Milli Güvenlik Kurulu toplandı ama çıkan karar çok cılız. Cumhurbaşkanı Erdoğan öyle bir laf ediyor ki… Türkiye’nin hemen savunma bakanına görev vermeli normalde. Bir tehdit tanımı yapıyorsanız; savunma doktrininizi buna göre geliştirip uygulamaya geçersiniz. Bundan sonra İsrail’den gelecek bir saldırıya göre hareket edersiniz. Bize gelmeyen ama cumhurbaşkanına gelen belli belge ve bilgiler var. İsrail’in hedefi gerçekten Türkiye ise bunu açıklamalı. İsrail kara harekatı mı yapacak? Suriye’yi yarıp Şanlıurfa’dan Türkiye sınırına mı girmeyi planlıyor? Savaş uçaklarıyla mı vuracak? Bize yönelik tehdidin içeriği neyse bilmemiz lazım. Ortak sınırımız dahi yok. İsrail, Türkiye’ye nasıl bir tehdit oluşturuyor? Bunu açıklamalılar. Eğer bunun altı dolmazsa cumhurbaşkanının bu kadar ağır dış ve güvenlik politikalarında kendi sözünün değeri azalır.”

“İç politika için dikkatleri günlük sıkıntıdan çıkarıp…”

Erdoğan’ın dış tehdit yaratarak iç politikayı şekillendirmesini eleştiren Uzgel, “Yunanistan’a giderken ‘Bir gece ansızın geliriz’ diyor. Sonra ‘Onlara demedim, başkasına dedim’ diyor. Bunlar gelişi güzel iç politika için dikkatleri günlük sıkıntılardan çıkarıp ‘Aman İsrail’in projeleri var, bizi eleştirmeyin, aç da kalabilirsiniz, bir merminin fiyatı ne kadar biliyor musunuz, arkamıza dizilin’ demek. İnsanlar ölüyor” açıklamasını yaptı.

“İsrail Türkiye’de kendi güvenliğini sağlayan Kürecik’i mi vuracak?”
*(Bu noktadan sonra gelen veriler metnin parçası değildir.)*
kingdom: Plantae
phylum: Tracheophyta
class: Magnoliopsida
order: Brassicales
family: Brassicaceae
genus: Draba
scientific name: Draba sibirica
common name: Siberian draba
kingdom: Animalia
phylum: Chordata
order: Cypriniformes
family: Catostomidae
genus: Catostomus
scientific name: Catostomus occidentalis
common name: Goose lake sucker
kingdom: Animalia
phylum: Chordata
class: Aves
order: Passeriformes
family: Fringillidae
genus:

Öte yandan; İsrail’in ABD ile sorun yaşayan aktörlere saldırdığına ve Türkiye’nin İsrail’e yönelik bir tehdit oluşturmadığına dikkat çeken Uzgel, sözlerini şöyle tamamladı:

“İsrail’in İran’a saldırma ihtimali var. İran da bölgeye saldırabilir. Bölgede bunlar tartışılırken Cumhurbaşkanı, ‘İsrail, Türkiye’ye saldıracak’ diyor. İsrail, İran’ın nükleer gelişiminden rahatsız ve böyle bir savunma doktrini var. ‘Nükleer kapasiteye ulaşmasından rahatsızız’ diyorlar. Türkiye’nin İsrail’e yönelik bir tehdidi yok ki. İsrail Türkiye’ye saldırsa kendisinin korunmasına yardımcı olan Kürecik Radar İstasyonu’nu mu vuracak, İncirlik Amerikan Üssü’nü mü vuracak? NATO üyesi vurmanın İsrail’e faydası ne olacak? İsrail, ABD ile kavgalı aktörleri vuruyor.”